Sunny Afternoon: ★★★★★ from Daily Mail
Posted on 2 May 2014.
Posted in: Theatre Reviews
You really got me! Timeless hits and magnetic stars
By Quentin Letts, Daily Mail
After an indifferent year for new musical shows in London, here is a belter.
Hampstead Theatre, run by Sir Peter Hall’s son Edward, has come up with a Joe Penhall bio-musical about The Kinks.
Funny, stylish, well-performed, quirky — it has everything The Kinks had.
Younger readers (and maybe one or two ancients) will say: the who?
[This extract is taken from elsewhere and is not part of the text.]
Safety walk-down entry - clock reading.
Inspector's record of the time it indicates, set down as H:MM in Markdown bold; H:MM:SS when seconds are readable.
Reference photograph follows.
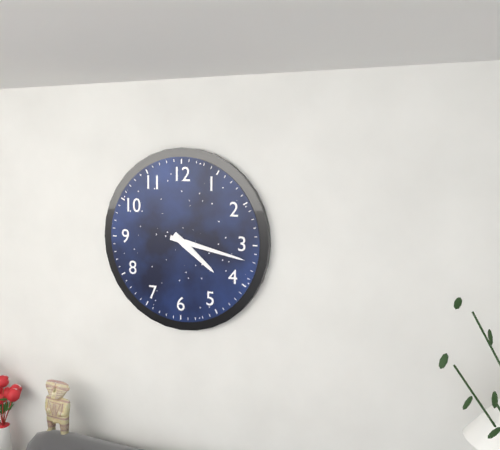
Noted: **4:17**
To which the answer is, not The Who, silly, The Kinks!
Led by Ray Davies, they were the Sixties London group that came up with songs such as You Really Got Me, Waterloo Sunset, Lola and the closing, title song of this production, Sunny Afternoon.
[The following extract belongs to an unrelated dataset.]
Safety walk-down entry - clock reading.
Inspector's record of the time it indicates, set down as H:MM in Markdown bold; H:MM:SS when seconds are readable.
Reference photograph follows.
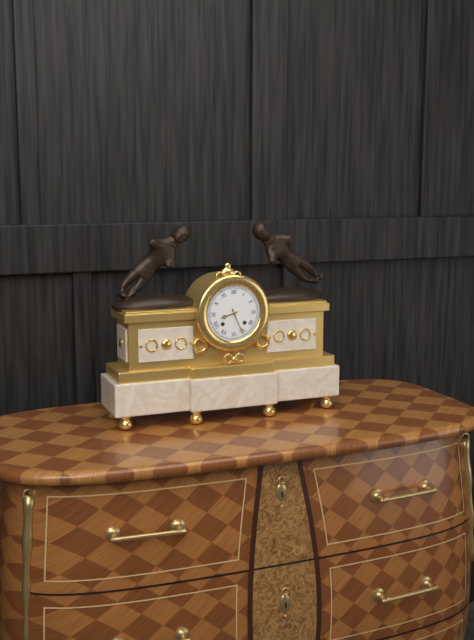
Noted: **8:26**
When I moved to Kentucky in 1980, The Kinks were bigger than The Beatles. Yet for some reason — management rip-offs, a lack of nous, a refusal to compromise artistically — they were never as commercially successful as the Fab Four in the Sixties.
They also fell out with the trade unions in the U.S. Much of America, therefore, did not discover them until the late Seventies.
This show is far better than a mere tribute evening, though it includes lots of Kinks hits. It gives you a strong sense of period — some terrific short hemlines on the girls — yet also well-drawn characters that evolve with the band.
John Dagleish is exceptionally good in the central role. That is not to say that he is exceptionally like the real Ray Davies. His singing voice is not quite the same and he looks different. His achievement is to make us buy the idea of Davies as an unusual, brooding creator, the off-beat, stammering Muswell Hill lad who found he was best able to express himself on a guitar.
Mr Dagleish is tall with a long brow and a low head of curls. He cuts a peculiarly English figure and has stage magnetism which outweighs any vocal shortcomings he might have.
George Maguire is suitably manic as Ray’s brother and bandmate Dave. Ned Derrington plays shy bass guitarist Pete, and Adam Sopp plays drummer Mick. A live band at the back of the stage helps the cast perform the songs. Mr Sopp is ace with the sticks, it has to be said.
We follow the boys from the brink of their discovery in 1964 through various travails for the next 15 years or so. In the first half, the stage backdrop is covered in amplifiers — it is like being in a vast recording studio. Then comes their first visit to America and the back wall is covered in the Stars and Stripes. I almost wrote that the acting is much better than it needs to be, but that perhaps says it all about many recent tribute shows.
One reason this evening works so well is that writer Penhall takes care to slow things down, insert quips and spend time on Ray’s marriage to Rasa (Lillie Flynn). A transatlantic telephone-call love duet between them is a lovely moment.
The pride of Ray’s father (Philip Bird) in his sons is also touchingly done. We see agents ripping off the band terribly. Dominic Tighe and Tam Williams are perfectly cast as the band’s original, genial, English-toff representatives. Less savoury fixers follow. Eventually, the English gents decently resign from managing the band. Cue an a capella version of Days.
I sloped off just as the auditorium’s numerous 60-year-olds were starting to dance to Lola. What a great show.